(Beginning of GIVEN INFORMATION)
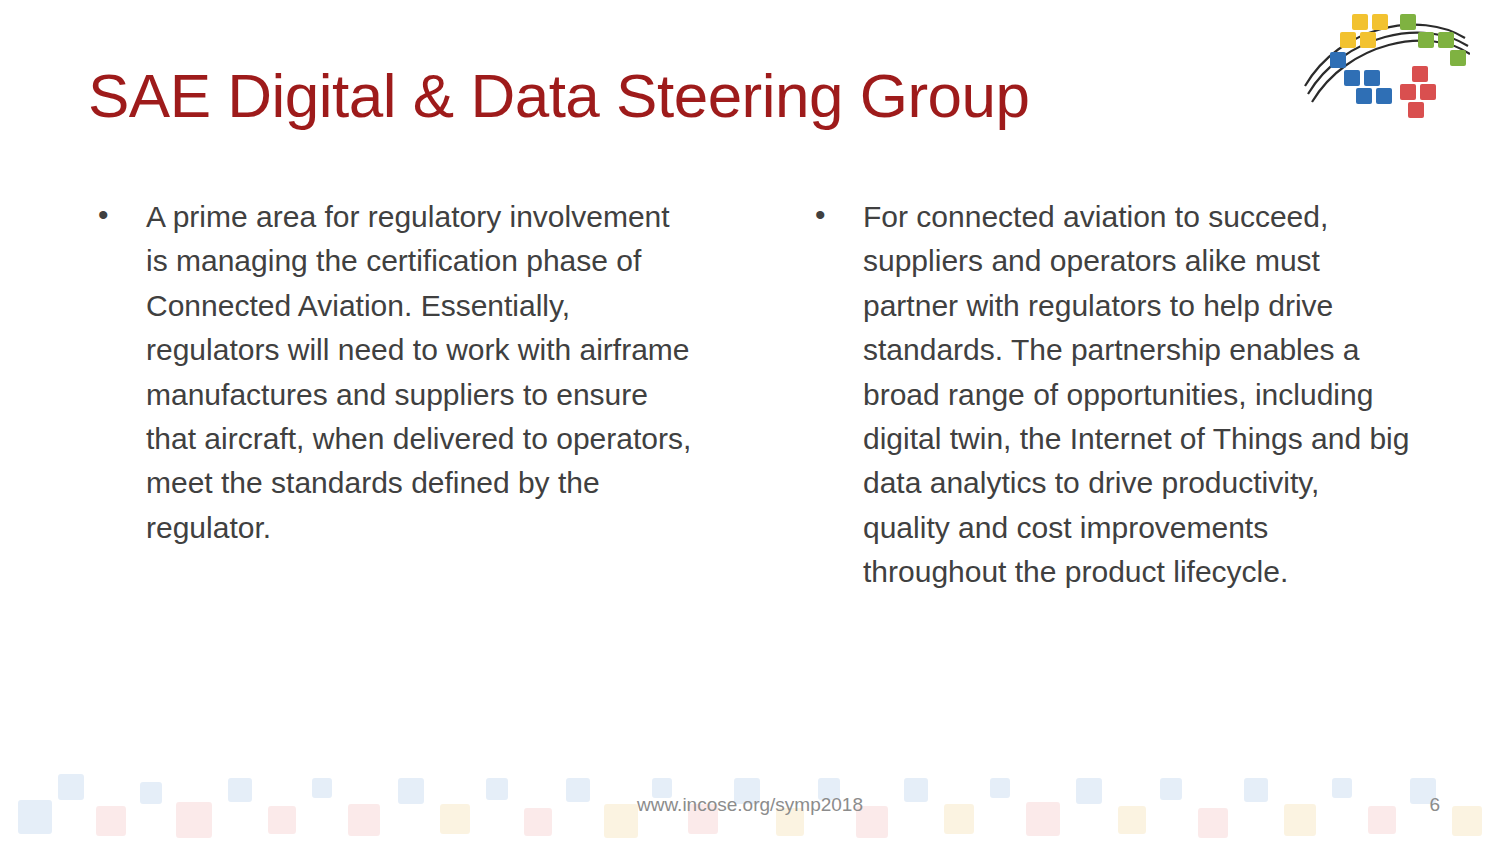SAE Digital & Data Steering Group
A prime area for regulatory involvement is managing the certification phase of Connected Aviation. Essentially, regulators will need to work with airframe manufactures and suppliers to ensure that aircraft, when delivered to operators, meet the standards defined by the regulator.
For connected aviation to succeed, suppliers and operators alike must partner with regulators to help drive standards. The partnership enables a broad range of opportunities, including digital twin, the Internet of Things and big data analytics to drive productivity, quality and cost improvements throughout the product lifecycle.
www.incose.org/symp2018
6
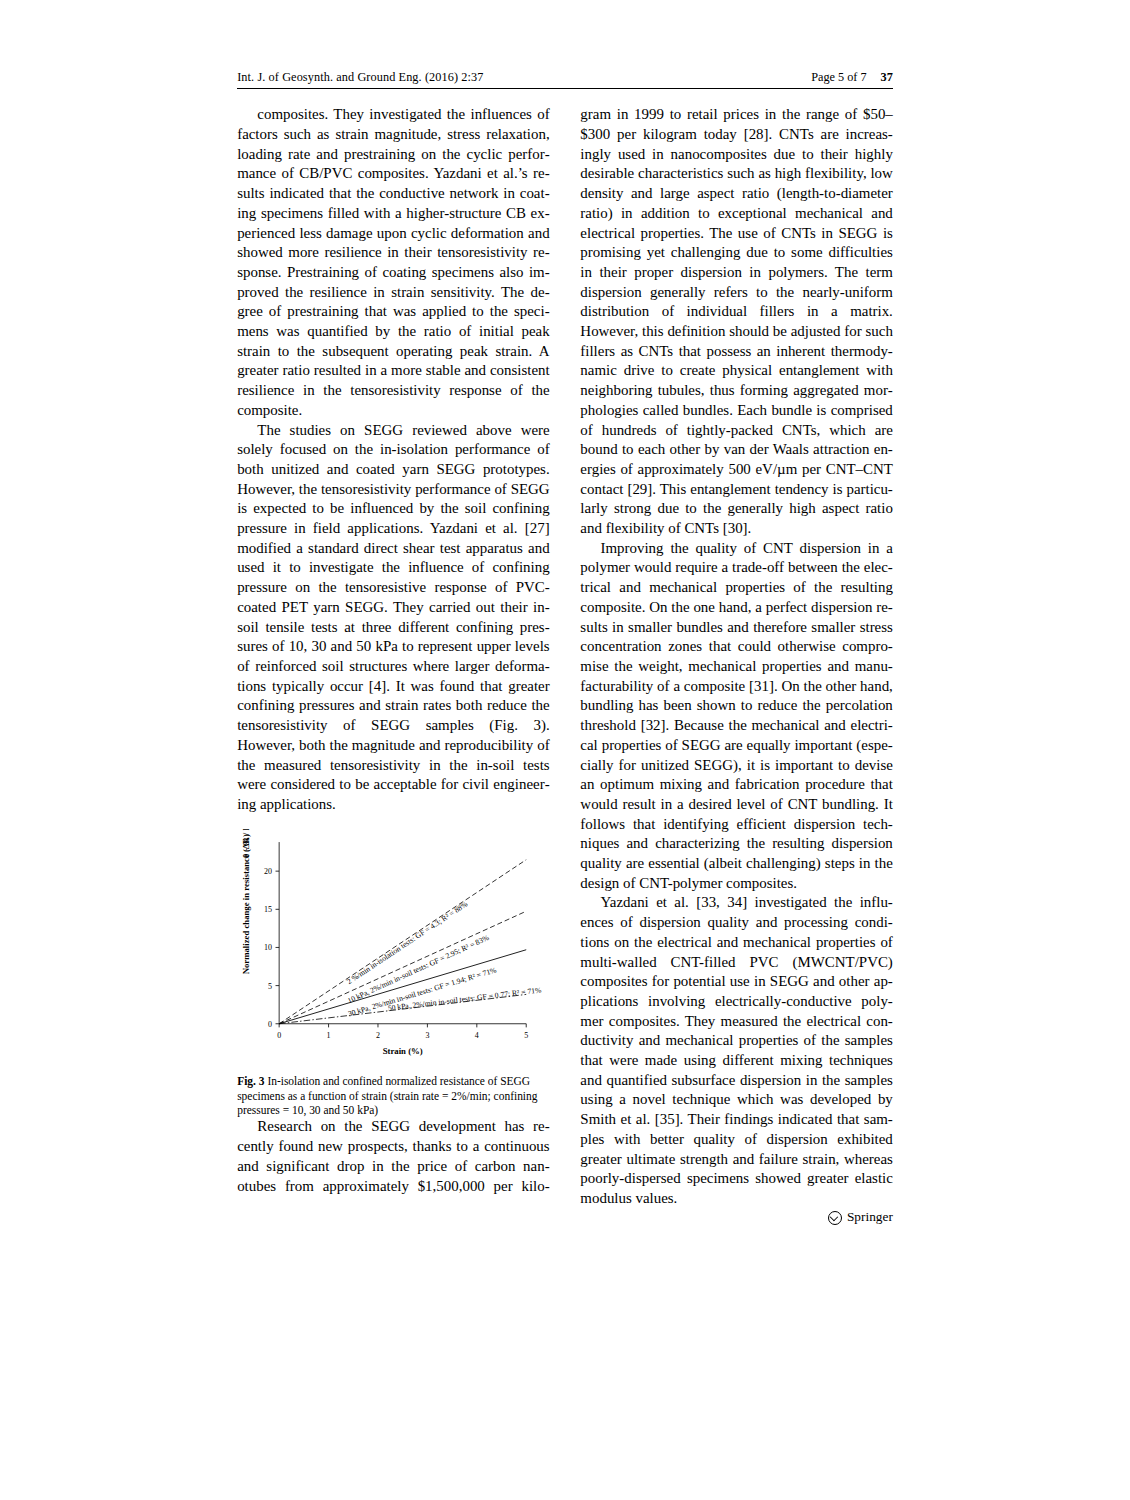Int. J. of Geosynth. and Ground Eng. (2016) 2:37
Page 5 of 737
composites. They investigated the influences of factors such as strain magnitude, stress relaxation, loading rate and prestraining on the cyclic performance of CB/PVC composites. Yazdani et al.’s results indicated that the conductive network in coating specimens filled with a higher-structure CB experienced less damage upon cyclic deformation and showed more resilience in their tensoresistivity response. Prestraining of coating specimens also improved the resilience in strain sensitivity. The degree of prestraining that was applied to the specimens was quantified by the ratio of initial peak strain to the subsequent operating peak strain. A greater ratio resulted in a more stable and consistent resilience in the tensoresistivity response of the composite.
The studies on SEGG reviewed above were solely focused on the in-isolation performance of both unitized and coated yarn SEGG prototypes. However, the tensoresistivity performance of SEGG is expected to be influenced by the soil confining pressure in field applications. Yazdani et al. [27] modified a standard direct shear test apparatus and used it to investigate the influence of confining pressure on the tensoresistive response of PVC-coated PET yarn SEGG. They carried out their in-soil tensile tests at three different confining pressures of 10, 30 and 50 kPa to represent upper levels of reinforced soil structures where larger deformations typically occur [4]. It was found that greater confining pressures and strain rates both reduce the tensoresistivity of SEGG samples (Fig. 3). However, both the magnitude and reproducibility of the measured tensoresistivity in the in-soil tests were considered to be acceptable for civil engineering applications.
Normalized change in resistance (ΔR / R 0 - %) 0 5 10 15 20 0 1 2 3 4 5 Strain (%) 2 %/min in-isolation tests: GF = 4.3; R² = 88% 10 kPa, 2%/min in-soil tests: GF = 2.95; R² = 83% 30 kPa, 2%/min in-soil tests: GF = 1.94; R² = 71% 50 kPa, 2%/min in-soil tests: GF = 0.77; R² = 71%
Fig. 3 In-isolation and confined normalized resistance of SEGG specimens as a function of strain (strain rate = 2%/min; confining pressures = 10, 30 and 50 kPa)
Research on the SEGG development has recently found new prospects, thanks to a continuous and significant drop in the price of carbon nanotubes from approximately $1,500,000 per kilogram in 1999 to retail prices in the range of $50–$300 per kilogram today [28]. CNTs are increasingly used in nanocomposites due to their highly desirable characteristics such as high flexibility, low density and large aspect ratio (length-to-diameter ratio) in addition to exceptional mechanical and electrical properties. The use of CNTs in SEGG is promising yet challenging due to some difficulties in their proper dispersion in polymers. The term dispersion generally refers to the nearly-uniform distribution of individual fillers in a matrix. However, this definition should be adjusted for such fillers as CNTs that possess an inherent thermodynamic drive to create physical entanglement with neighboring tubules, thus forming aggregated morphologies called bundles. Each bundle is comprised of hundreds of tightly-packed CNTs, which are bound to each other by van der Waals attraction energies of approximately 500 eV/µm per CNT–CNT contact [29]. This entanglement tendency is particularly strong due to the generally high aspect ratio and flexibility of CNTs [30].
Improving the quality of CNT dispersion in a polymer would require a trade-off between the electrical and mechanical properties of the resulting composite. On the one hand, a perfect dispersion results in smaller bundles and therefore smaller stress concentration zones that could otherwise compromise the weight, mechanical properties and manufacturability of a composite [31]. On the other hand, bundling has been shown to reduce the percolation threshold [32]. Because the mechanical and electrical properties of SEGG are equally important (especially for unitized SEGG), it is important to devise an optimum mixing and fabrication procedure that would result in a desired level of CNT bundling. It follows that identifying efficient dispersion techniques and characterizing the resulting dispersion quality are essential (albeit challenging) steps in the design of CNT-polymer composites.
Yazdani et al. [33, 34] investigated the influences of dispersion quality and processing conditions on the electrical and mechanical properties of multi-walled CNT-filled PVC (MWCNT/PVC) composites for potential use in SEGG and other applications involving electrically-conductive polymer composites. They measured the electrical conductivity and mechanical properties of the samples that were made using different mixing techniques and quantified subsurface dispersion in the samples using a novel technique which was developed by Smith et al. [35]. Their findings indicated that samples with better quality of dispersion exhibited greater ultimate strength and failure strain, whereas poorly-dispersed specimens showed greater elastic modulus values.
Springer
(End of GIVEN INFORMATION)
● PROBLEM REQUIREMENTS
Reproduce the records verbatim, omitting all images they contain.

● RESULT
SAE Digital & Data Steering Group
A prime area for regulatory involvement is managing the certification phase of Connected Aviation. Essentially, regulators will need to work with airframe manufactures and suppliers to ensure that aircraft, when delivered to operators, meet the standards defined by the regulator.
For connected aviation to succeed, suppliers and operators alike must partner with regulators to help drive standards. The partnership enables a broad range of opportunities, including digital twin, the Internet of Things and big data analytics to drive productivity, quality and cost improvements throughout the product lifecycle.
www.incose.org/symp2018
6
Int. J. of Geosynth. and Ground Eng. (2016) 2:37
Page 5 of 737
composites. They investigated the influences of factors such as strain magnitude, stress relaxation, loading rate and prestraining on the cyclic performance of CB/PVC composites. Yazdani et al.’s results indicated that the conductive network in coating specimens filled with a higher-structure CB experienced less damage upon cyclic deformation and showed more resilience in their tensoresistivity response. Prestraining of coating specimens also improved the resilience in strain sensitivity. The degree of prestraining that was applied to the specimens was quantified by the ratio of initial peak strain to the subsequent operating peak strain. A greater ratio resulted in a more stable and consistent resilience in the tensoresistivity response of the composite.
The studies on SEGG reviewed above were solely focused on the in-isolation performance of both unitized and coated yarn SEGG prototypes. However, the tensoresistivity performance of SEGG is expected to be influenced by the soil confining pressure in field applications. Yazdani et al. [27] modified a standard direct shear test apparatus and used it to investigate the influence of confining pressure on the tensoresistive response of PVC-coated PET yarn SEGG. They carried out their in-soil tensile tests at three different confining pressures of 10, 30 and 50 kPa to represent upper levels of reinforced soil structures where larger deformations typically occur [4]. It was found that greater confining pressures and strain rates both reduce the tensoresistivity of SEGG samples (Fig. 3). However, both the magnitude and reproducibility of the measured tensoresistivity in the in-soil tests were considered to be acceptable for civil engineering applications.
Normalized change in resistance (ΔR / R 0 - %) 0 5 10 15 20 0 1 2 3 4 5 Strain (%) 2 %/min in-isolation tests: GF = 4.3; R² = 88% 10 kPa, 2%/min in-soil tests: GF = 2.95; R² = 83% 30 kPa, 2%/min in-soil tests: GF = 1.94; R² = 71% 50 kPa, 2%/min in-soil tests: GF = 0.77; R² = 71%
Fig. 3 In-isolation and confined normalized resistance of SEGG specimens as a function of strain (strain rate = 2%/min; confining pressures = 10, 30 and 50 kPa)
Research on the SEGG development has recently found new prospects, thanks to a continuous and significant drop in the price of carbon nanotubes from approximately $1,500,000 per kilogram in 1999 to retail prices in the range of $50–$300 per kilogram today [28]. CNTs are increasingly used in nanocomposites due to their highly desirable characteristics such as high flexibility, low density and large aspect ratio (length-to-diameter ratio) in addition to exceptional mechanical and electrical properties. The use of CNTs in SEGG is promising yet challenging due to some difficulties in their proper dispersion in polymers. The term dispersion generally refers to the nearly-uniform distribution of individual fillers in a matrix. However, this definition should be adjusted for such fillers as CNTs that possess an inherent thermodynamic drive to create physical entanglement with neighboring tubules, thus forming aggregated morphologies called bundles. Each bundle is comprised of hundreds of tightly-packed CNTs, which are bound to each other by van der Waals attraction energies of approximately 500 eV/µm per CNT–CNT contact [29]. This entanglement tendency is particularly strong due to the generally high aspect ratio and flexibility of CNTs [30].
Improving the quality of CNT dispersion in a polymer would require a trade-off between the electrical and mechanical properties of the resulting composite. On the one hand, a perfect dispersion results in smaller bundles and therefore smaller stress concentration zones that could otherwise compromise the weight, mechanical properties and manufacturability of a composite [31]. On the other hand, bundling has been shown to reduce the percolation threshold [32]. Because the mechanical and electrical properties of SEGG are equally important (especially for unitized SEGG), it is important to devise an optimum mixing and fabrication procedure that would result in a desired level of CNT bundling. It follows that identifying efficient dispersion techniques and characterizing the resulting dispersion quality are essential (albeit challenging) steps in the design of CNT-polymer composites.
Yazdani et al. [33, 34] investigated the influences of dispersion quality and processing conditions on the electrical and mechanical properties of multi-walled CNT-filled PVC (MWCNT/PVC) composites for potential use in SEGG and other applications involving electrically-conductive polymer composites. They measured the electrical conductivity and mechanical properties of the samples that were made using different mixing techniques and quantified subsurface dispersion in the samples using a novel technique which was developed by Smith et al. [35]. Their findings indicated that samples with better quality of dispersion exhibited greater ultimate strength and failure strain, whereas poorly-dispersed specimens showed greater elastic modulus values.
Springer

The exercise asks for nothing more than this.